_Task item_
Only the lines from the one with "a registered chari" through the final line below belong in the answer, copied exactly and without pictures.

BEGIN

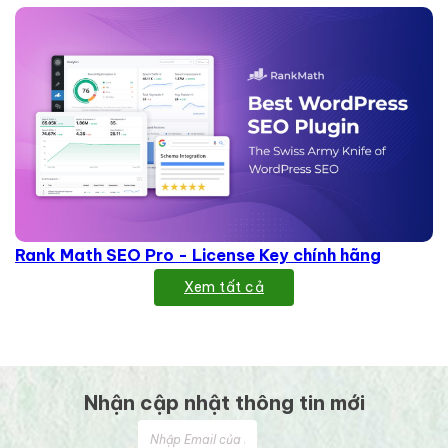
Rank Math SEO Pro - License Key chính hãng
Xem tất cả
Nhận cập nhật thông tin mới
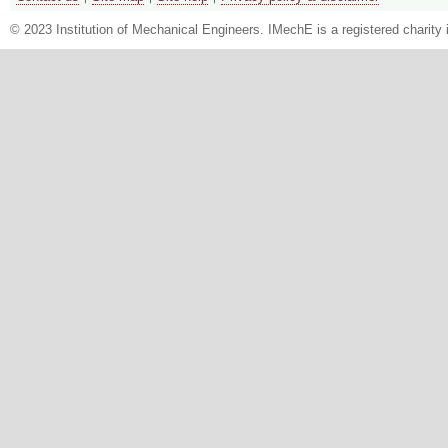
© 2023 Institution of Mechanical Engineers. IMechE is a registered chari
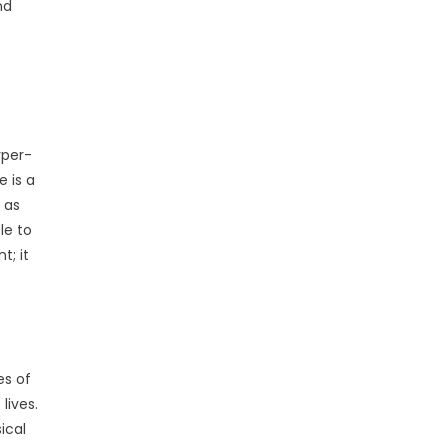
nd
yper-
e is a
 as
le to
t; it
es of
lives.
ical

END

_Completed exercise_
© 2023 Institution of Mechanical Engineers. IMechE is a registered chari
nd
yper-
e is a
 as
le to
t; it
es of
lives.
ical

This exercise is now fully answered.